No. And yeah, you've got to create some space. Right. And so, as we start to wrap up here, this is something we've talked about on probably two-thirds of our Cut to Context episodes. At some point you've got to start to measure, right? Because we're spending a lot of money. Maybe even more importantly than the hard dollars, we're asking people to change. We're asking them to do their work differently. That's a lot to ask of someone. And so how are you guys approaching measurement, and what have you done around measurement of outcomes that you think is really good, that you could share with us?

Michael Purifoy

Yeah, I think we're in the middle of making sure that we're building out dashboards, KPIs, where we're measuring. Are we, again, starting with the customer experience, improving the customer experience? Are we able to book that loan a little bit faster than we did without the technology? Are we providing consistent answers? Are we seeing that the technology is being adopted appropriately, and at the pace that we expect our workforce to adopt the technology? And so it's not just in one area; it's really across multiple different areas that we're measuring it. 

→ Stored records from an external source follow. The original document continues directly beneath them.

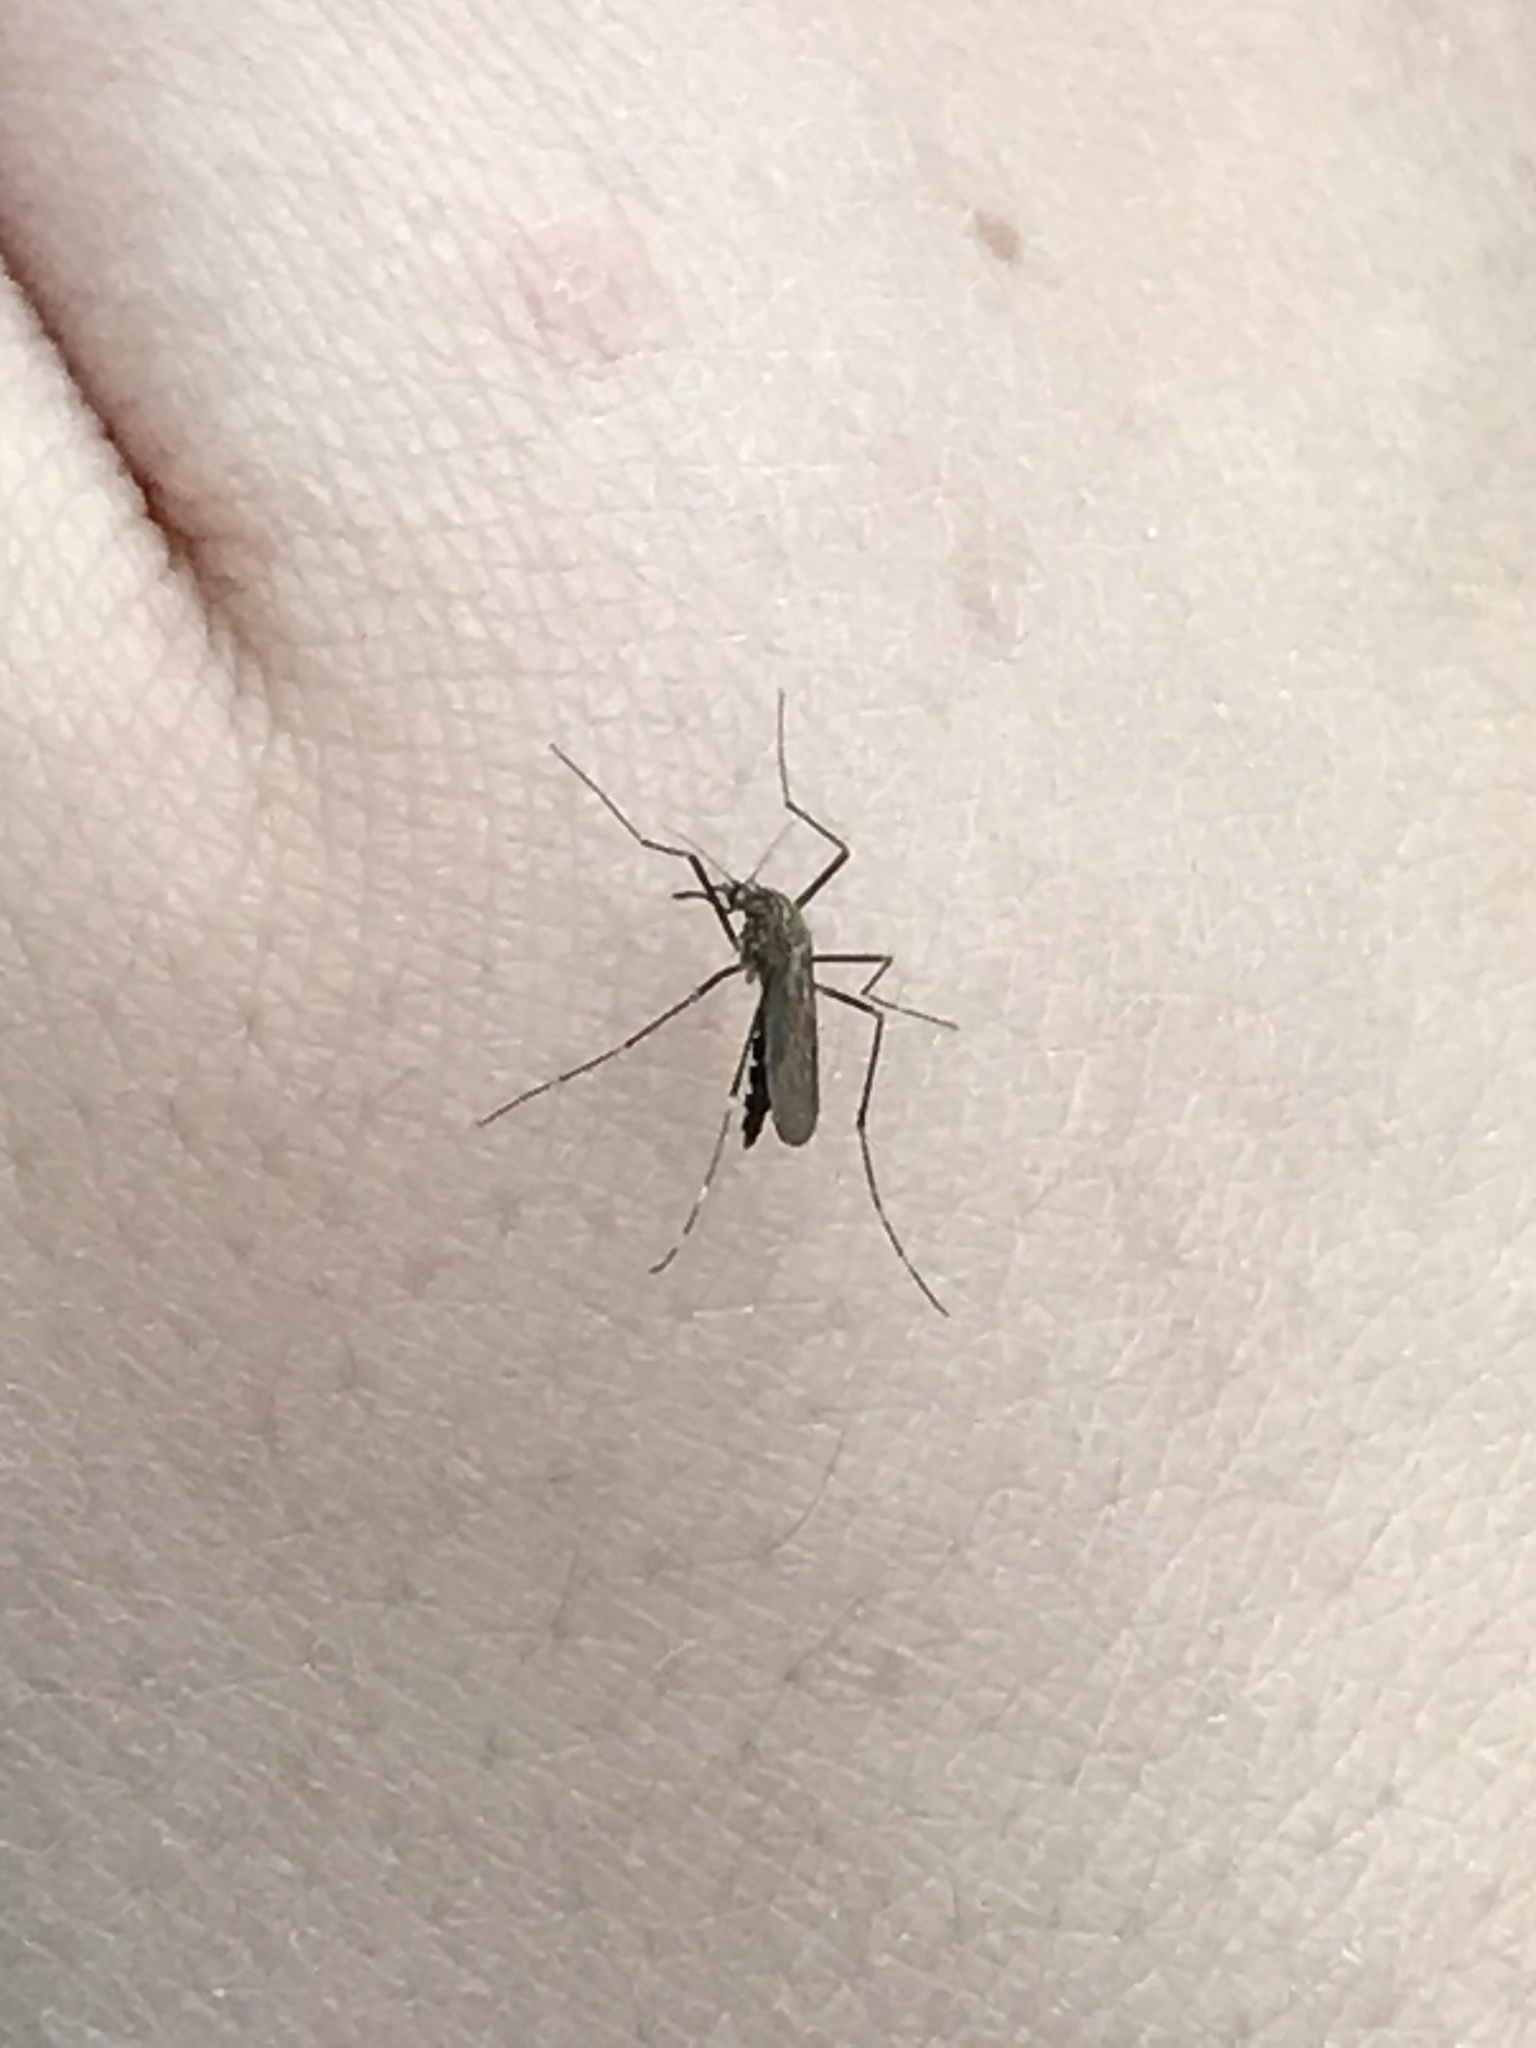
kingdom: Animalia
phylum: Arthropoda
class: Insecta
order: Diptera
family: Culicidae
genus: Aedes
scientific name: Aedes japonicus
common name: Asian bush mosquito
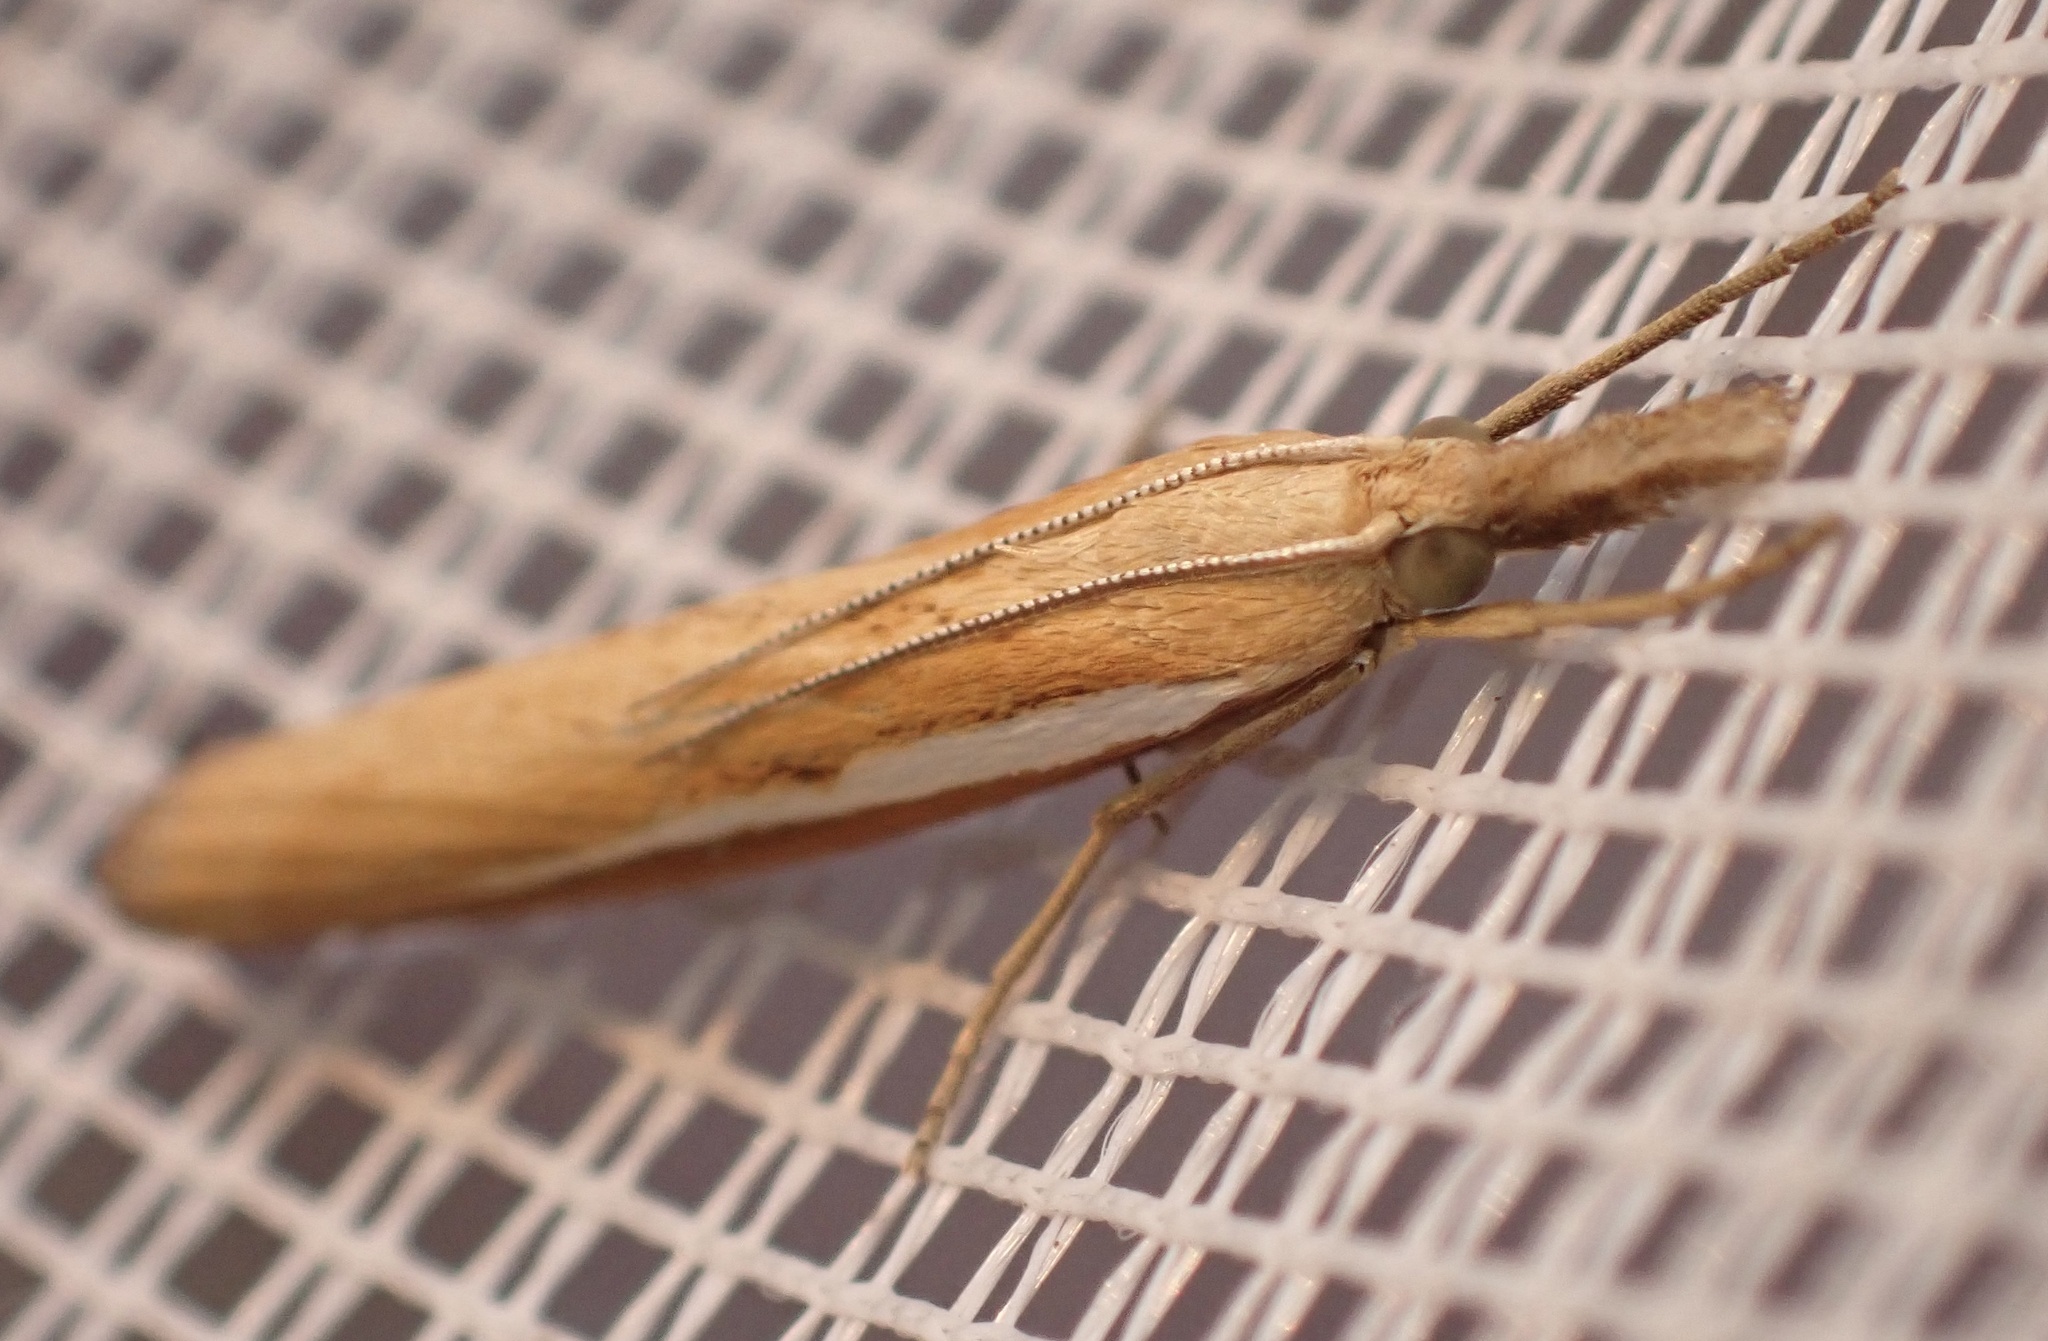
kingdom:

And we're not going to be perfect at it. We're not going to totally get it right. We're definitely going to make some mistakes. There may be an agent that we deploy that we figure out … it's like, we spent time building it and it really didn't move the needle as much as what we thought. And that's OK. We'll back up and go a different route. But what we don't want to do is spend time building an agent and then have it end up on the shelf, or have it really not move the needle, and we just continue on like we have over the last 10 years where we haven't looked at our workflows and we end up in the same spot that we were before.

Adam Blue

Yeah, great. I think that's a fantastic way to think about it. All right. Well, thanks for being on Cut to Context today. Special CONNECT edition, in-person, two-chairs edition of Cut to Context. Fantastic. 

So today's takeaway. We like to recommend a piece of art or culture to add. And so there's a fantastic book that I bet a lot of people who are watching have probably never heard of. And it's about women's youth boxing. It's a novel called "Headshot" by a woman named Rita Bullwinkel, and it's a story of 16 amateur female boxers at a single tournament in Reno, Nevada, in the hot, hot summer. And I saw it on a New York Times book list, and the reviews were just glowing. It's not even a very long book—if you're like me and the world has destroyed your attention span—but the author does a fantastic job of individually representing 16 distinct personas and personalities in this book, with almost no dialogue, in the context of these boxing matches between these young women. It's a fantastic piece of literature. 

And it just struck me as we were talking that that variance in experience, all those different perspectives people bring—I mean, it's what makes a bank or a software company or any kind of company really fantastic. But if you lose sight of that, the way people respond to things and the fact that everybody gets to be a person and have their own opinion and have their own approach to things, you can really get lost in it. 

So thanks again for being on today. Read "Headshot" by Rita Bullwinkel and enjoy the podcast. You can find us wherever your better podcasts are bought and sold. Thanks very much.